> **Source passage**:
Asian Securities and Investments Federation (ASIF) is an association of finance and investment professionals throughout Asia and Oceania with 7 member societies. The association seeks to serve the finance and investment community by fostering high professional standards, including examinations and accreditation, and facilitating communication among member societies. ASIF also promotes education through such activities as annual conferences, publications and educational programs.

History
Formed in 1979 under the name Asian Securities Analysts Council (ASAC), it was subsequently renamed to Asian Securities Analysts Federation (ASAF) in 1995 and to its present title in December 2008.

ASIF Member societies
  Financial Services Institute of Australasia (FINSIA)
 The Securities Analysts Association of China (SAAC)

> **Listing**:

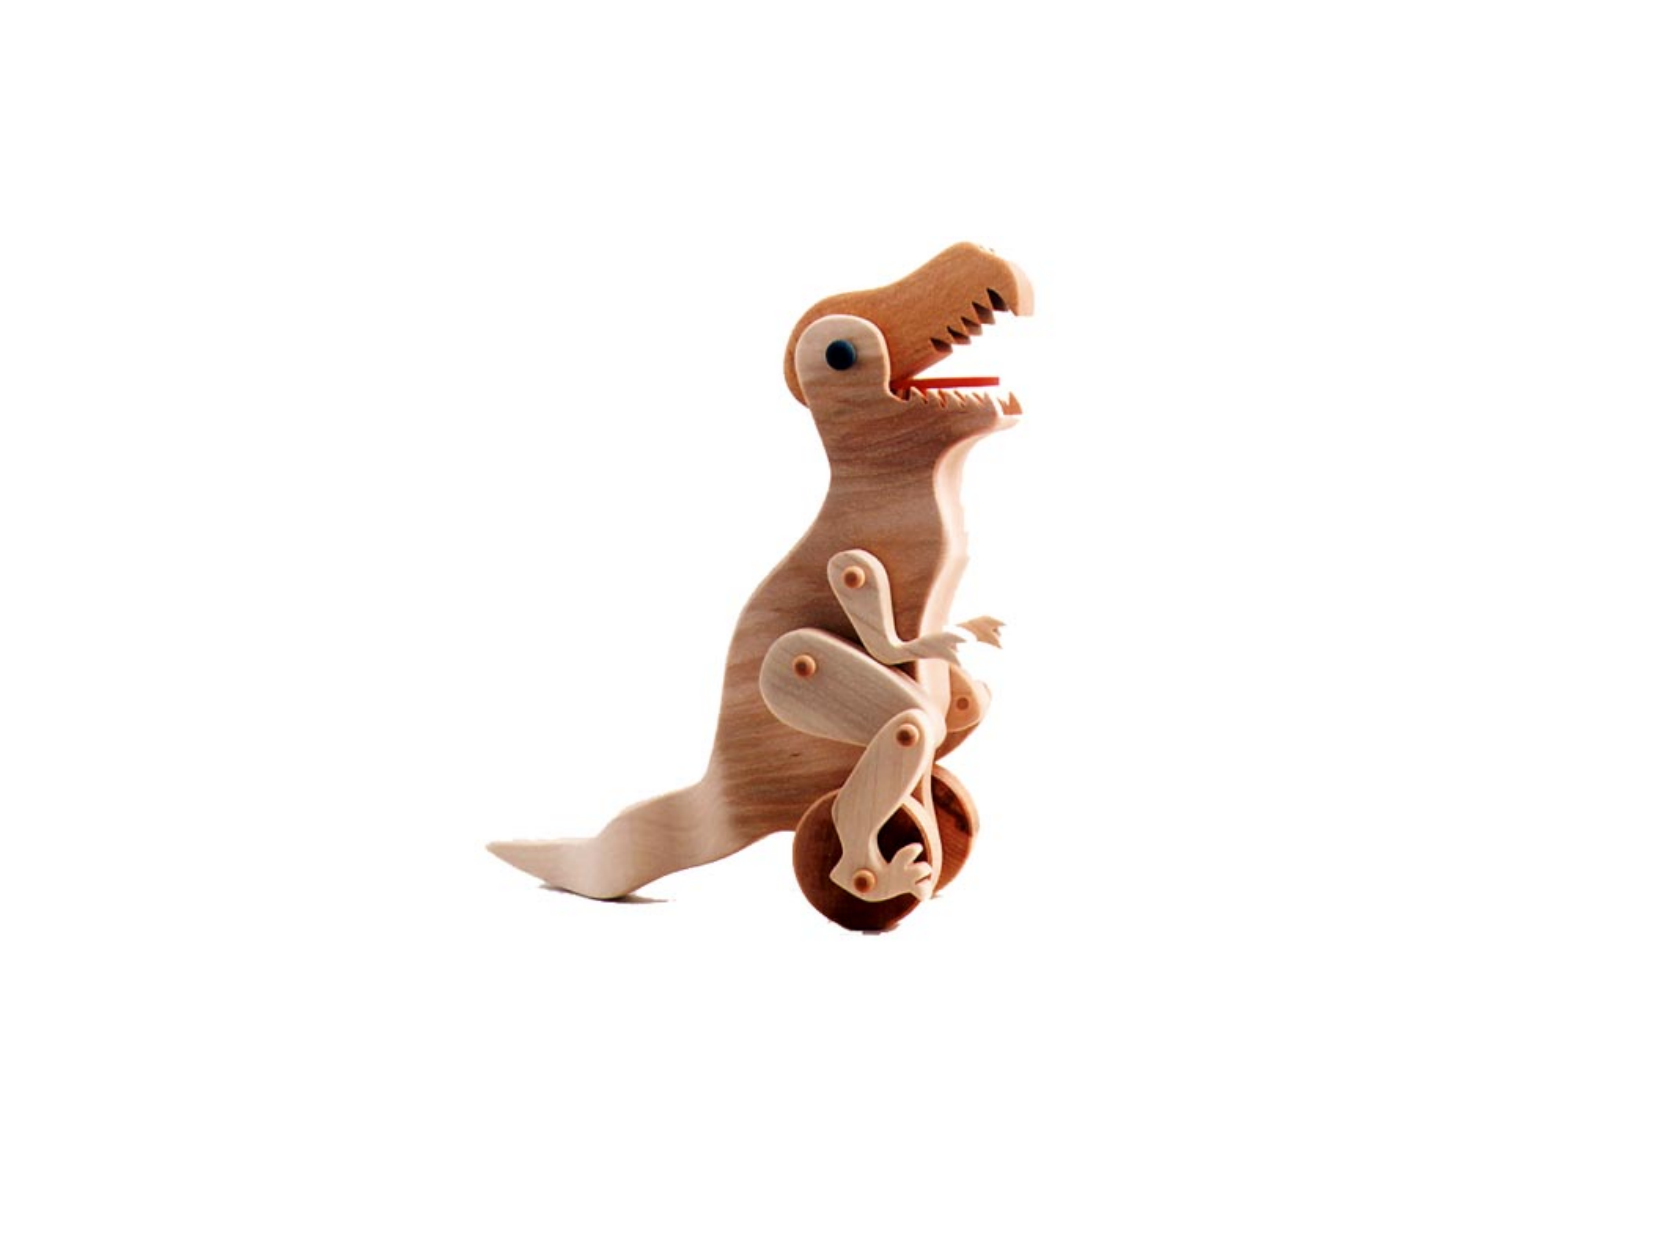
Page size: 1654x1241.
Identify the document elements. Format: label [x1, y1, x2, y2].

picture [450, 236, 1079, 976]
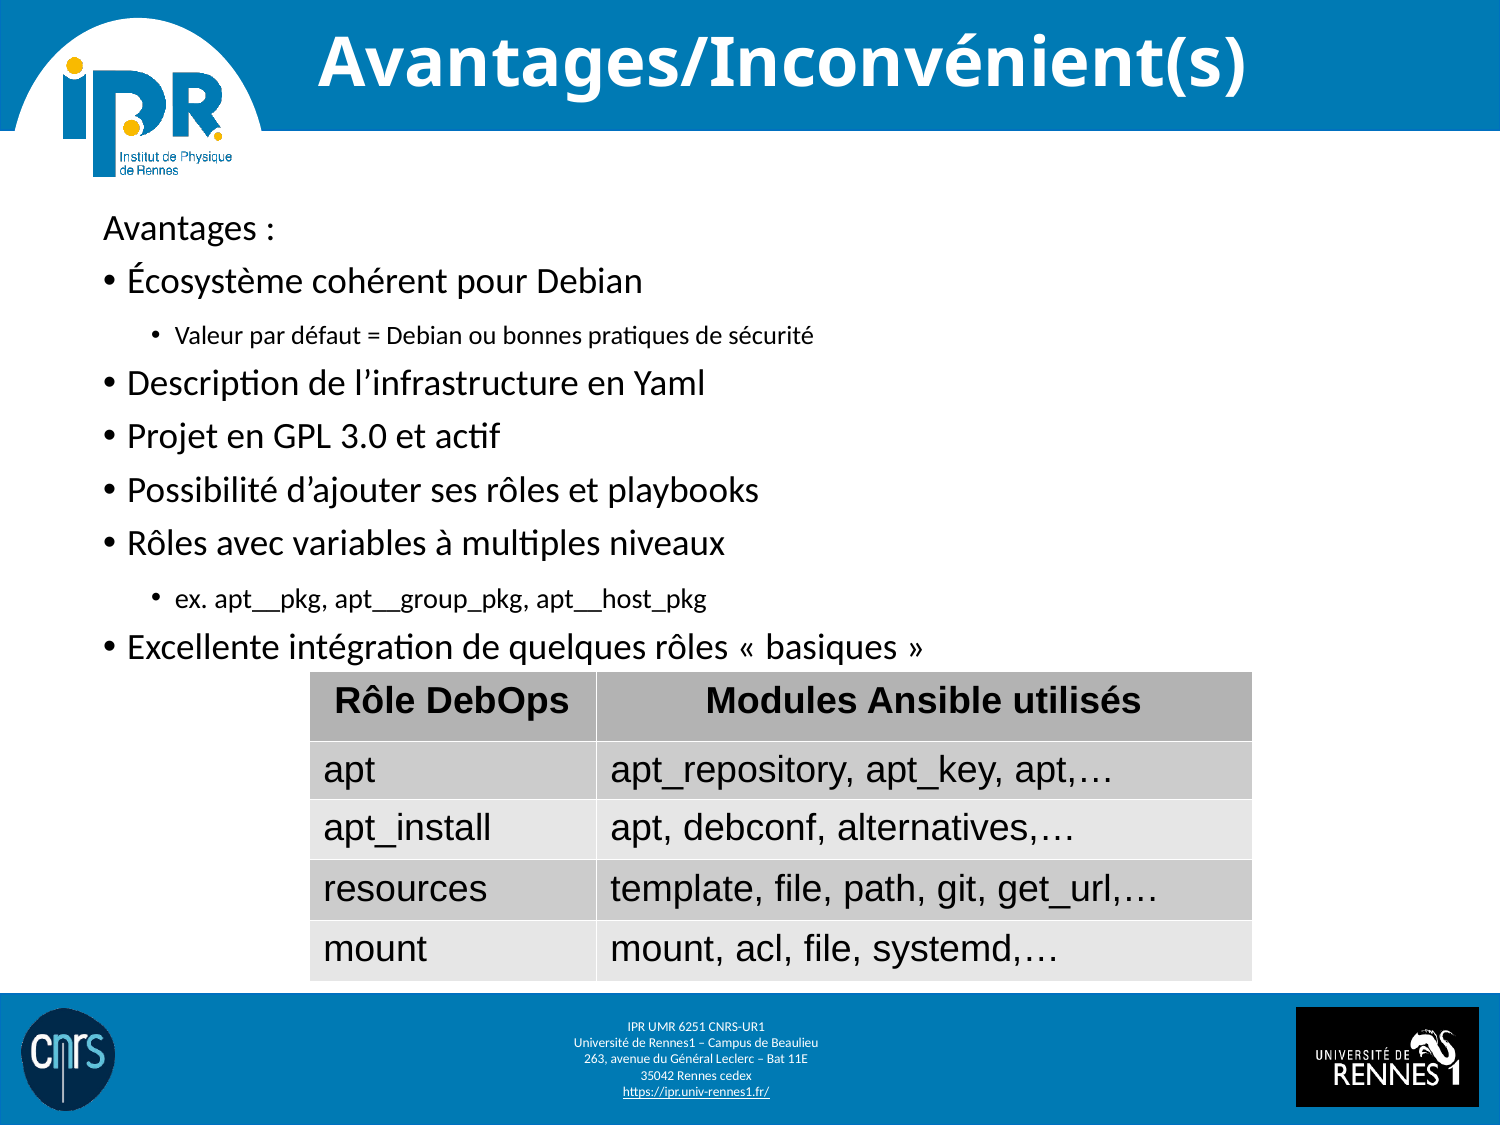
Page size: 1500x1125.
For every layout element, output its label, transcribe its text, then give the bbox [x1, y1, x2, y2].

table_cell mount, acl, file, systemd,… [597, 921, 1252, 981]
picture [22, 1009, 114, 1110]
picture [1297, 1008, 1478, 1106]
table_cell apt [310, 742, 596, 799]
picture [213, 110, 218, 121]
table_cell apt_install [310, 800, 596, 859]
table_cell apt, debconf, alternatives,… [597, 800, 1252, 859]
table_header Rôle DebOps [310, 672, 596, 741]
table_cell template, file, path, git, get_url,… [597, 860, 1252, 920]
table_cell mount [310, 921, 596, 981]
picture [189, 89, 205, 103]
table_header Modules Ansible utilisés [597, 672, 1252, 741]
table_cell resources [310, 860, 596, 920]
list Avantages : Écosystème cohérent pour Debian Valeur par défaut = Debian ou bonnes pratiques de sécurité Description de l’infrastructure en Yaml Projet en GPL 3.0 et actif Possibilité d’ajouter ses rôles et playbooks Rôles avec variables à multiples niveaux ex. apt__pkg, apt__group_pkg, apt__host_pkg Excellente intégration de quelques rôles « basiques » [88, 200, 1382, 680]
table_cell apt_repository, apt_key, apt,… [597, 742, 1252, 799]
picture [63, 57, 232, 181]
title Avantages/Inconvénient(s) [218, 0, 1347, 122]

> **Written problem 1**: According to the passage on ASIF, in what year was the organization formed?
> **Written problem 2**: In the passage on ASIF, switch "annual" to "yearly" and write out the text starting at "Asian Securities and" and ending at "of China (SAAC)".
> **Written problem 3**: Rewrite the paragraph of the passage on ASIF that begins "Asian Securities and Investments Federation (ASIF) is" more briefly, keeping its main facts.

> **Exercise result 1**: 1979

> **Exercise result 2**:
Asian Securities and Investments Federation (ASIF) is an association of finance and investment professionals throughout Asia and Oceania with 7 member societies. The association seeks to serve the finance and investment community by fostering high professional standards, including examinations and accreditation, and facilitating communication among member societies. ASIF also promotes education through such activities as yearly conferences, publications and educational programs.

History
Formed in 1979 under the name Asian Securities Analysts Council (ASAC), it was subsequently renamed to Asian Securities Analysts Federation (ASAF) in 1995 and to its present title in December 2008.

ASIF Member societies
  Financial Services Institute of Australasia (FINSIA)
 The Securities Analysts Association of China (SAAC)

> **Exercise result 3**: ASIF is an association of finance and investment professionals in Asia and Oceania with 7 member societies. It fosters high professional standards, including examinations and accreditation, and helps member societies communicate. It also promotes education through annual conferences, publications and educational programs.